World’s longest mine countermeasures exercise concludes
The United States Navy staged multifaceted mine countermeasures training with six nations for over four weeks, during exercise Rim of the Pacific 2016, June 30 through August 4.
This year’s participants in Southern California included the Royal Australian Navy, Royal Canadian Navy, German Armed Forces, Japan Maritime Self-Defense Force, Mexican Navy and Chilean Navy.
Partner nations detected and disposed of 77 training mines over the course of more than 2,000 evolutions. Included in the exercises were mine hunting, identification, clearance and disposal operations. In total, the events involved over 300 flight hours, more than 200 hours of Marine Mammal System operations, 34 helicopter cast and recovery operations, 78 operational dives, and 77 autonomous underwater vehicle evolutions.

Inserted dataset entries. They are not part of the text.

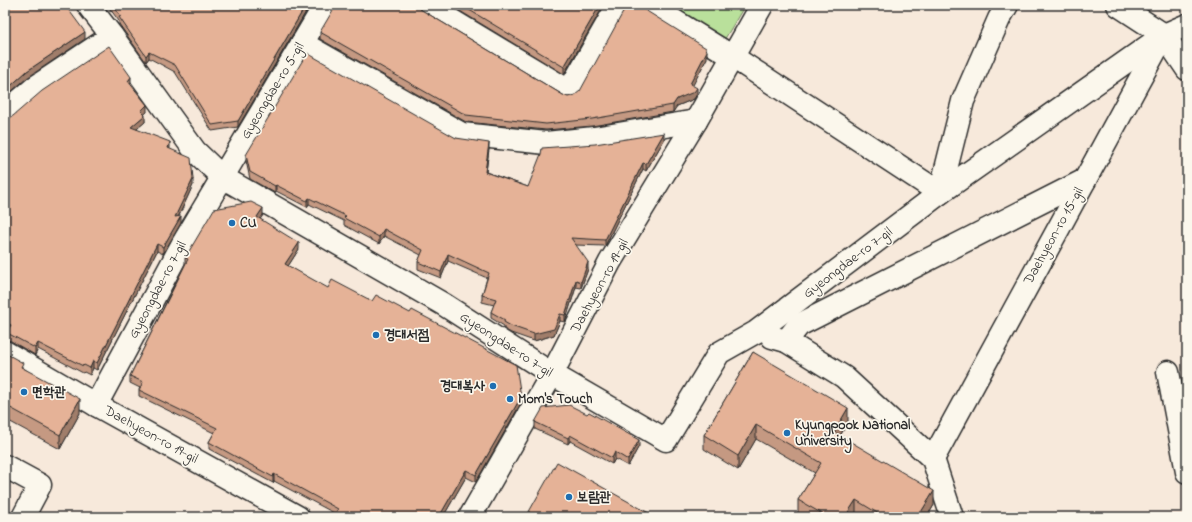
<svg xmlns="http://www.w3.org/2000/svg" width="1192" height="522" viewBox="0 0 1192 522" font-family="'Indie Flower','Poor Story',sans-serif">
  <style>
    .green { fill: #b9e09b; stroke: #728663 }
    .lines { fill: none; stroke-linecap: round; stroke-linejoin: round }
    .minor-casing { stroke: #2b2b2b; stroke-width: 25 }
    .minor { stroke: #fbf7ec; stroke-width: 22 }
    .wall { fill: #c59982; stroke: #2b2b2b }
    .shaded-wall { fill: #a07d6a; stroke: #2b2b2b }
    .building { fill: #e5b297; stroke: #2b2b2b }
    .poi-dot { fill: #1f6fb2; stroke: #fbf7ec; stroke-width: 1.5 }
    .labels { text-anchor: middle; dominant-baseline: central; stroke-width: 3.5; stroke-linejoin: round; paint-order: stroke }
    .street-label { font-size: 14px; fill: #2b2b2b; stroke: #fbf7ec }
    .poi-label { font-size: 14px; font-weight: bold; fill: #2b2b2b; stroke: #fbf7ec; text-anchor: start }
  </style>
  <rect width="100%" height="100%" fill="#f7e9db"/>
  <filter id="ink" filterUnits="userSpaceOnUse"><feTurbulence type="fractalNoise" baseFrequency=".025" numOctaves="2"/><feDisplacementMap in="SourceGraphic" scale="8" xChannelSelector="R" yChannelSelector="G"/><feConvolveMatrix kernelMatrix="1 2 1 2 8 2 1 2 1" color-interpolation-filters="sRGB"/></filter>
  <g filter="url(#ink)">
    <!-- green -->
    <path class="green" d="M663 5H745L723 42Z"/>
    <g class="lines">
      <!-- minor casing -->
      <g class="minor-casing">
        <g id="minor">
          <path d="M88 5 112 36 195 151 222 177 443 304 552 374 666 440 719 353 756 332 940 193 1164 35"/>
          <path d="M426 5 569 91 618 5"/>
          <path d="M649 5 733 57 940 193"/>
          <path d="M1118 5 1164 35 1187 69"/>
          <path d="M302 43 462 134 546 143 594 138 696 121"/>
          <path d="M5 113 34 88 112 36"/>
          <path d="M940 193 963 101 999 19 1007 5"/>
          <path d="M772 337 786 341 844 377 933 459 952 517"/>
          <path d="M786 341 799 325 1085 180"/>
          <path d="M5 352 96 405 298 517"/>
          <path d="M1168 372 1187 472"/>
          <path d="M96 405 182 245 325 5"/>
          <path d="M933 459 1164 35 1187 25"/>
          <path d="M5 466 40 485 23 517"/>
          <path d="M470 517 552 374 610 262 696 121 762 5"/>
        </g>
      </g>
      <!-- minor -->
      <use href="#minor" class="minor"/>
    </g>
    <!-- wall -->
    <g class="wall">
      <path d="M107 5H310L238 127 212 131 175 72 149 58 146 62 119 24V21Z"/>
      <path d="M450 5H604L564 74Z"/>
      <path d="M420 9 563 95 568 97 707 58 692 86 697 94 694 99 677 106 673 112 592 126 546 130 466 122 320 39V32Z"/>
      <path d="M131 83 130 84 147 112 144 114 145 122 136 129 170 149 193 185 179 216 181 223 163 254 157 251 97 370 93 368 90 375 84 372 83 373 38 349 35 355 11 341 6 340V333L8 330 5 328V118L7 119Z"/>
      <path d="M456 138 489 149 486 172 528 187 664 140 646 171 643 169 605 246 575 245 588 269 581 288 576 287 566 319 565 322 560 321 554 335 534 341 511 333 504 329V326L491 318V312L494 305 482 302V295L487 278 448 261 441 278 418 269V262L421 255 384 236 379 244 344 225V221L309 204 307 207 276 191 275 193 250 179 246 161V155Z"/>
      <path d="M263 215 260 219 299 249 288 266 521 403 476 482 466 477 443 517H336V514L274 481 273 483 209 449V442L214 433 139 396V390L140 388 130 383V376L185 264V258Z"/>
      <path d="M753 352 848 422 840 436 934 505 927 517H860L856 514 854 517H803L798 514V500L815 473 756 439 738 470 704 449V435Z"/>
      <path d="M5 353 80 413 60 449 5 419Z"/>
      <path d="M535 422 639 446 628 466 615 459 612 464 570 441 568 444 535 429Z"/>
    </g>
    <!-- shaded-wall -->
    <g class="shaded-wall">
      <path d="M306 5H310L238 127V121Z"/>
      <path d="M600 5H604L564 74V67Z"/>
      <path d="M85 32V39L27 78 5 97V91L27 71Z"/>
      <path d="M707 51V58L690 91V84Z"/>
      <path d="M149 52V58L146 62V56Z"/>
      <path d="M131 77V83L128 88V81Z"/>
      <path d="M697 88V94L694 99 677 106 673 112V105L677 99Z"/>
      <path d="M147 105V112L141 117V111Z"/>
      <path d="M145 115V122L131 134V127Z"/>
      <path d="M664 133V140L646 171V164Z"/>
      <path d="M170 142V148L168 154V148Z"/>
      <path d="M489 143V149L485 179V172Z"/>
      <path d="M643 163V169L605 246V240Z"/>
      <path d="M193 179V185L175 224V217Z"/>
      <path d="M276 185V191L275 193V186Z"/>
      <path d="M309 198V204L307 207V201Z"/>
      <path d="M263 208V215L257 224V217Z"/>
      <path d="M181 216V223L163 254V247Z"/>
      <path d="M384 229V236L379 244V237Z"/>
      <path d="M299 243V249L285 271V264Z"/>
      <path d="M157 244V251L97 370V363Z"/>
      <path d="M448 254V261L441 278V272Z"/>
      <path d="M588 262V269L581 288V282Z"/>
      <path d="M576 280V287L566 319 565 322V315Z"/>
      <path d="M560 314V321L554 335 534 341V334Z"/>
      <path d="M38 343V349L35 355V348Z"/>
      <path d="M93 361V368L90 375V368Z"/>
      <path d="M521 397V403L476 482V475Z"/>
      <path d="M80 399V413L60 449V435Z"/>
      <path d="M848 408V422L834 446V432Z"/>
      <path d="M756 425V439L738 470V456Z"/>
      <path d="M570 435V441L568 444V438Z"/>
      <path d="M639 440V446L628 466V460Z"/>
      <path d="M615 452V459L612 464V458Z"/>
      <path d="M466 470V477L443 517H439Z"/>
      <path d="M274 474V481L273 483V477Z"/>
      <path d="M934 491V505L927 517H918Z"/>
      <path d="M856 500V514L854 517H845Z"/>
      <path d="M6 511V517H5V514Z"/>
    </g>
    <!-- building -->
    <g class="building">
      <path d="M5 5H65L85 32 27 71 5 91Z"/>
      <path d="M112 5H306L238 121 212 125 175 65 149 52 146 56 119 17 121 16Z"/>
      <path d="M336 5H416L420 9 563 95 568 97 575 95 580 91 627 5H637L706 48 707 51 690 84 697 88 694 92 677 99 673 105 592 119 546 124 466 115 320 32Z"/>
      <path d="M461 5H600L564 67Z"/>
      <path d="M109 46 131 77 128 81 147 105 141 111 145 115 131 127 170 142 168 148 191 158 193 179 175 217 181 216 163 247 157 244 97 363 93 361 90 368 84 365 83 366 38 343 35 348 11 335 6 333 11 325 5 322V154H6L5 148V118L7 119 13 116 42 91Z"/>
      <path d="M307 53 456 138 489 143 485 172 528 187 541 154 542 148 595 144 664 133 646 164 643 163 605 240 571 238 588 262 581 282 576 280 566 312 565 315 560 314 554 329 534 334 511 326 504 322 505 320 491 312 496 299 482 295 489 273 448 254 441 272 418 262 423 250 384 229 379 237 344 218 346 216 309 198 307 201 276 185 275 186 250 172 246 155Z"/>
      <path d="M251 202 263 208 257 217 299 243 285 264 328 288 332 280 372 301 376 295 410 313 412 310 516 365 521 397 476 475 466 470 439 517H344L336 513 338 509 274 474 273 477 209 442 217 428 139 390 143 382 130 376 188 259 185 258 214 209Z"/>
      <path d="M753 352 848 408 834 432 934 491 918 517H884L856 500 845 517H828L798 500 821 463 756 425 738 456 704 435Z"/>
      <path d="M5 353 23 363 21 367 80 399 60 435 5 405Z"/>
      <path d="M569 405 587 414 589 412 639 440 628 460 615 452 612 458 570 435 568 438 535 422 543 408Z"/>
      <path d="M557 462 656 517H526Z"/>
    </g>
  </g>
  <!-- markers -->
  <g class="poi-dot">
    <circle cx="232" cy="223" r="4"/>
    <circle cx="376" cy="335" r="4"/>
    <circle cx="493" cy="386" r="4"/>
    <circle cx="24" cy="392" r="4"/>
    <circle cx="510" cy="399" r="4"/>
    <circle cx="787" cy="433" r="4"/>
    <circle cx="569" cy="497" r="4"/>
  </g>
  <g class="labels">
    <!-- street labels -->
    <g class="street-label">
      <text transform="translate(273 91) rotate(-59)">Gyeongdae-ro 5-gil</text>
      <text transform="translate(1054 236) rotate(-61)">Daehyeon-ro 15-gil</text>
      <text transform="translate(848 263) rotate(-37)">Gyeongdae-ro 7-gil</text>
      <text transform="translate(600 286) rotate(-61)">Daehyeon-ro 19-gil</text>
      <text transform="translate(158 290) rotate(-62)">Gyeongdae-ro 7-gil</text>
      <text transform="translate(506 345) rotate(33)">Gyeongdae-ro 7-gil</text>
      <text transform="translate(151 435) rotate(29)">Daehyeon-ro 19-gil</text>
    </g>
    <!-- poi labels -->
    <g class="poi-label">
      <text x="240" y="223">CU</text>
      <text x="384" y="335">경대서점</text>
      <text x="485" y="386" text-anchor="end">경대복사</text>
      <text x="32" y="392">면학관</text>
      <text x="518" y="399">Mom's Touch</text>
      <text x="795" y="425">Kyungpook National<tspan x="795" dy="16">University</tspan></text>
      <text x="577" y="497">보람관</text>
    </g>
  </g>
  <!-- margin -->
  <rect width="1192" height="522" fill="none" stroke="#fbf7ec" stroke-width="20"/>
  <rect x="10" y="10" width="1172" height="502" fill="none" stroke="#2b2b2b" stroke-width="1.5" filter="url(#ink)"/>
</svg>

“One of the purposes of RIMPAC is to increase interoperability with partner nations,” said Capt. Robert Baughman, vice commander of Task Force 177 for the Naval Surface and Mine Warfighting Development Center. “Through working together, we strengthened friendships and partnerships, so if we have to conduct a mine warfare clearance operation, we are capable, adaptive partners.”
Baughman explained the exercise was also host to several first time occurrences.
Amphibious dock landing ship USS Pearl Harbor (LSD 52) was joined by partner nation underwater mine countermeasure forces and used as an afloat forward staging base. MH-53 Sea Dragons attached to Mine Countermeasures Squadron (HM) 14 performed deck landing qualifications on Pearl Harbor’s flight deck, and Marine Mammal Systems were embarked aboard the LSD platform for the first time.
These firsts during RIMPAC SOCAL 2016 provided a distinct and unique environment and experience for participants.
“This has been a very robust operation.” said Cmdr. David Burke, Commander, Task Force 177 battle staff director. “Access to the seas and water ways is critical for economic productivity and a nation’s ability to sustain themselves. It is important to be able to open them up in the event they’re closed as a result of a mine warfare threat.”
“It’s always a challenge when you bring in so many different units with different backgrounds, tactics, attitudes and procedures,” said Royal Australian Navy Lt. Cmdr. Fletcher Wall. “We have achieved the objective of being capable, adaptive partners. The bottom line is we ensured that everyone learned to work together to conduct a successful, real-world mine countermeasures mission.”
Twenty-six nations, more than 40 ships and submarines, more than 200 aircraft and 25,000 personnel participated in RIMPAC from June 30 to August 4, in and around the Hawaiian Islands and Southern California.